- _What needs to be done_: Copy the data exactly. Images are to be left out.

[Page-level text extractions]
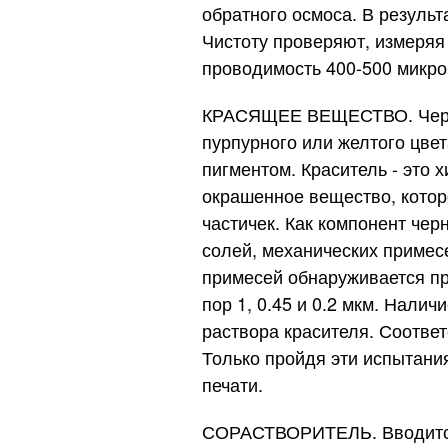
обратного осмоса. В результ
Чистоту проверяют, измеряя
проводимость 400-500 микроС
КРАСЯЩЕЕ ВЕЩЕСТВО. Чернил
пурпурного или желтого цвет
пигментом. Краситель - это 
окрашенное вещество, которо
частичек. Как компонент че
солей, механических примесе
примесей обнаруживается п
пор 1, 0.45 и 0.2 мкм. Нал
раствора красителя. Соответ
Только пройдя эти испытания
печати.
СОРАСТВОРИТЕЛЬ. Вводится 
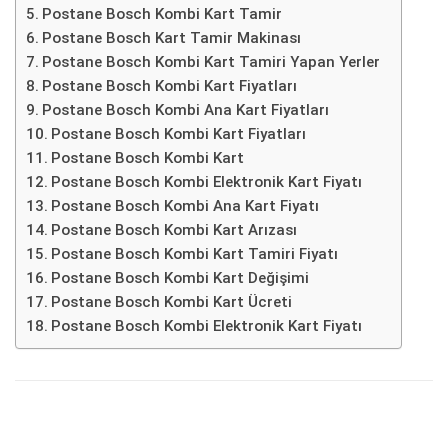
Postane Bosch Kombi Kart Tamir
Postane Bosch Kart Tamir Makinası
Postane Bosch Kombi Kart Tamiri Yapan Yerler
Postane Bosch Kombi Kart Fiyatları
Postane Bosch Kombi Ana Kart Fiyatları
Postane Bosch Kombi Kart Fiyatları
Postane Bosch Kombi Kart
Postane Bosch Kombi Elektronik Kart Fiyatı
Postane Bosch Kombi Ana Kart Fiyatı
Postane Bosch Kombi Kart Arızası
Postane Bosch Kombi Kart Tamiri Fiyatı
Postane Bosch Kombi Kart Değişimi
Postane Bosch Kombi Kart Ücreti
Postane Bosch Kombi Elektronik Kart Fiyatı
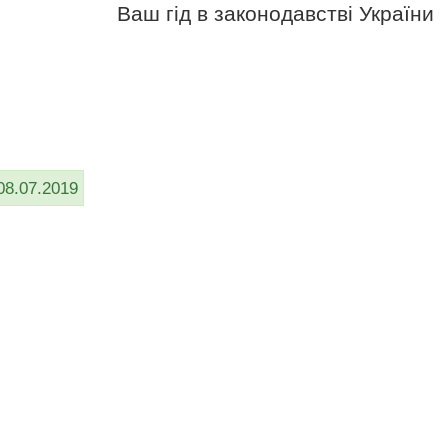
Ваш гід в законодавстві України
08.07.2019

- _Finished task_:
обратного осмоса. В результ
Чистоту проверяют, измеряя
проводимость 400-500 микроС
КРАСЯЩЕЕ ВЕЩЕСТВО. Чернил
пурпурного или желтого цвет
пигментом. Краситель - это 
окрашенное вещество, которо
частичек. Как компонент че
солей, механических примесе
примесей обнаруживается п
пор 1, 0.45 и 0.2 мкм. Нал
раствора красителя. Соответ
Только пройдя эти испытания
печати.
СОРАСТВОРИТЕЛЬ. Вводится 
Postane Bosch Kombi Kart Tamir
Postane Bosch Kart Tamir Makinası
Postane Bosch Kombi Kart Tamiri Yapan Yerler
Postane Bosch Kombi Kart Fiyatları
Postane Bosch Kombi Ana Kart Fiyatları
Postane Bosch Kombi Kart Fiyatları
Postane Bosch Kombi Kart
Postane Bosch Kombi Elektronik Kart Fiyatı
Postane Bosch Kombi Ana Kart Fiyatı
Postane Bosch Kombi Kart Arızası
Postane Bosch Kombi Kart Tamiri Fiyatı
Postane Bosch Kombi Kart Değişimi
Postane Bosch Kombi Kart Ücreti
Postane Bosch Kombi Elektronik Kart Fiyatı
Ваш гід в законодавстві України
08.07.2019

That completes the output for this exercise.